Related to Graphic Design
Misinterpretation of the message is a problem that occurs between the decoder and the destination.
The model starts when the message is decided to prior influences on the designer (culture, background, politics etc) are not considered; ie the model works in a vacuum.
There is a ‘feedback loop’ which means the destination’s reaction will feedback to the information source, thereby enabling the message to be ‘tweaked’.
· Problems
The model operates outside of any social factory
It has reductive linearity – ie it reduces communication to 5 steps and only works in one direction, A to B, unlike a real dialogue.
But, by reducing visual communication to these stages can help clarify your message as a designer.
Communication problems identified as having 3 levels
· Level A – technical problem
hhHow accurate can the message be transmitted?
· Level B – semantic problems
How precisely is the message conveyed?
· Level C – Effectiveness problem
How effectively does the received meaning affect behaviour? Ie communication only occurs when B behaves as A wants
Noise
Anything unintended assed to the signal between transmission and reception.
· Noise at information sourceE.g. someone defacing your message with graffiti changes the message away from the information source’s intention
· Transmitter and channel noise
E.g. static on TV,competition around your message (e.g. other billboards),organisations like Adbusters subverting your original message
To consider as graphic designers:
The information source and what you want to communicate
Models of transmission
Disrupting existing channels by being the noise source
Redundancy vs Entropy
Redundant:
adds nothing, doesn’t interfere in the process; e.g. power line does nothing to the power it’s conducting.
Redundancy = high predictability and /or low information.E.g. a handshake – a simple action that carries a successful message, therefore is highly redundant
Therefore, in communication want redundancy as message won’t be affected at all.
By increasing redundancy you communicate more effectively with your target audience.
Entropy:
Something is lost/seeps out; e.g. when power is lost from a cable
Entropy = low predictability; unconventional; high levels of information
E.g. handshake with a buzzer on your hand
All of the original message is affected by buzzer that shocks which alters the message and makes it confusing.
Communication entropy – the message ‘seeps out’ to the wrong audience.
Communication works better when you add redundancy.
- Designers who introduce redundant messages care about the receiver of the message and ensure the message works are all levels with all audiences.
- If you have a niche audience, you can use entropic messages. Redundant styles in this case would neutralise the message for the niche audience.

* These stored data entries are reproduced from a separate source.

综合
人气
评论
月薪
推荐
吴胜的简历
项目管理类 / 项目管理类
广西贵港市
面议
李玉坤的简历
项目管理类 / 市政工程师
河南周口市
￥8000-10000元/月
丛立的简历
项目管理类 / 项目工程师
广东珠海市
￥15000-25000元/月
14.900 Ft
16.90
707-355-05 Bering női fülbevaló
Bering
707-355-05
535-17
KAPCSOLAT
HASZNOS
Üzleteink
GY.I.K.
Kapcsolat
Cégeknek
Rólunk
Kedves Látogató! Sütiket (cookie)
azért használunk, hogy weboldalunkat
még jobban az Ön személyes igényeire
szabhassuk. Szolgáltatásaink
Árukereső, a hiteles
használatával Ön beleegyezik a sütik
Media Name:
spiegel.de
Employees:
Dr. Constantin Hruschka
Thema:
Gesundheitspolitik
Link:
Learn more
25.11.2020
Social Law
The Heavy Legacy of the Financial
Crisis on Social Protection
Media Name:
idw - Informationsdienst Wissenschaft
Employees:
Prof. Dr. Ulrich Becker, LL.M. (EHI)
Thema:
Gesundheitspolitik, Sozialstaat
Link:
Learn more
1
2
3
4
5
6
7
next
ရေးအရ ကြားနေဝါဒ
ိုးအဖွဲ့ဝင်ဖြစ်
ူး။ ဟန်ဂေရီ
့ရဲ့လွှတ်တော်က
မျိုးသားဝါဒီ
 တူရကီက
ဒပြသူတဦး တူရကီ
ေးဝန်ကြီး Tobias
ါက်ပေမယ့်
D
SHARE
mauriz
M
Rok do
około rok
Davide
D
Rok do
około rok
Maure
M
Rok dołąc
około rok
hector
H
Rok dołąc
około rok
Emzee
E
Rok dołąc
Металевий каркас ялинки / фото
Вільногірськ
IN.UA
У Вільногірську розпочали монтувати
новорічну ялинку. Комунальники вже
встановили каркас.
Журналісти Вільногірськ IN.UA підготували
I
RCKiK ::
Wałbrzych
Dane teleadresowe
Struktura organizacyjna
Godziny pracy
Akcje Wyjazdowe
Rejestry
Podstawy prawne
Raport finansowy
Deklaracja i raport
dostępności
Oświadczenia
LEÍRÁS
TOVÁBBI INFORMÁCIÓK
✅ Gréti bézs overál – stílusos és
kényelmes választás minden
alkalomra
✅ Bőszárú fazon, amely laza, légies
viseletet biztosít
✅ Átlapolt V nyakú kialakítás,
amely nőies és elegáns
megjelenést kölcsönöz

Examples of strategies to introduce redundancy in graphic design:
- Sans serif font – makes text plain and neutral
- Stereotypes – use is also a big problem as it assumes the viewer has knowledge of cultural stereotypes.
Medium/Codes
Each channel of communication has its own codes, e.g. visual, journalistic, social etc.
Those that adhere to codes are redundant, those that challenge/subvert the codes are entropic.
Redundancy is essential for communication therefore designers must understand the codes to communicate effectively.